WORLD
Academy Board endorses changes to increase diversity in Oscar nominees and itself
Baku, January 27, AZERTAC
Confronting a fierce protest over a second straight year of all-white Oscar acting nominations, the Academy of Motion Picture Arts and Sciences said on Friday that it would make radical changes to its voting requirements, recruiting process and governing structure, with an aim toward increasing the diversity of its membership, according to The New York Times.
The changes were approved at an unusual special meeting of the group’s 51-member governing board Thursday night. The session ended with a unanimous vote to endorse the new processes, but action on possible changes to Oscar balloting was deferred for later consideration. The board said its goal was to double the number of female and minority members by 2020.

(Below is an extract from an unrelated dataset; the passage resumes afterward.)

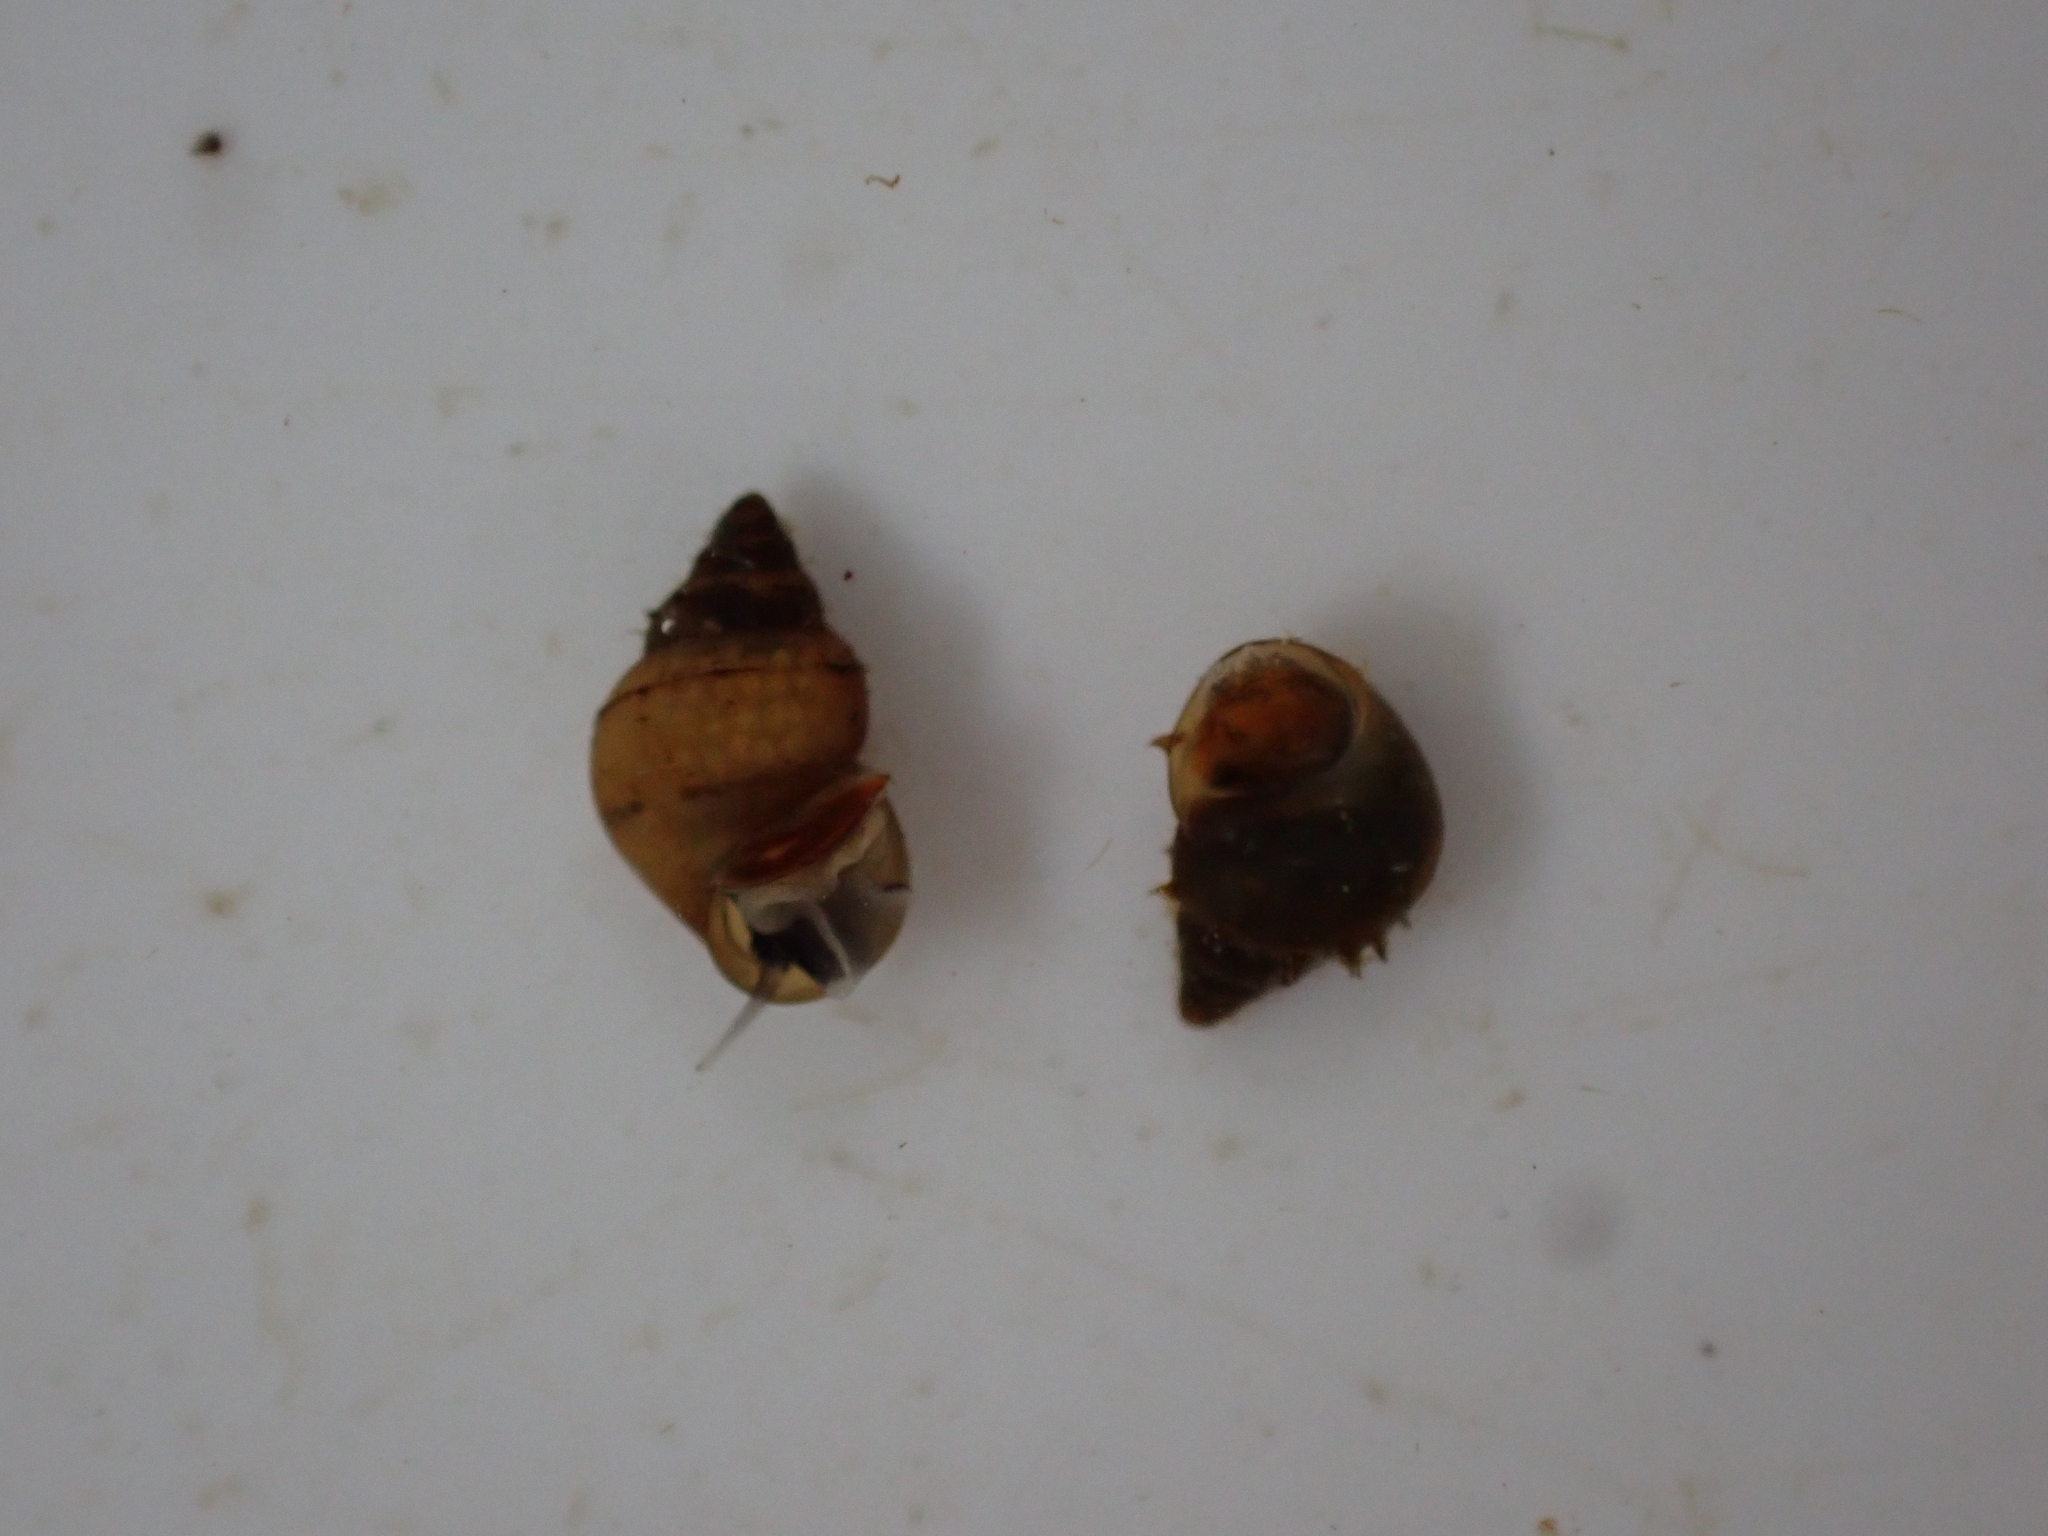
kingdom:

“The academy is going to lead and not wait for the industry to catch up,” the academy’s president, Cheryl Boone Isaacs, said in a statement. Ms. Isaacs referred to an often-repeated complaint that the academy, in its lack of diversity, reflects the demographics of a film industry that for years has been primarily white and male.
The most striking of the changes is a requirement that the voting status of both new and current members be reviewed every 10 years.
Voting status may be revoked for those who have not been active in the film business in a decade. But members who have had three 10-year terms will have lifetime voting rights, as will those who have won or been nominated for an Academy Award.
The academy’s membership is made up of roughly 6,200 movie professionals around the world, and it was not immediately clear how many would be purged from the voting rolls by the new rule.
The changes, and possible balloting adjustments, will not affect this year’s awards, which will be presented on Feb. 28.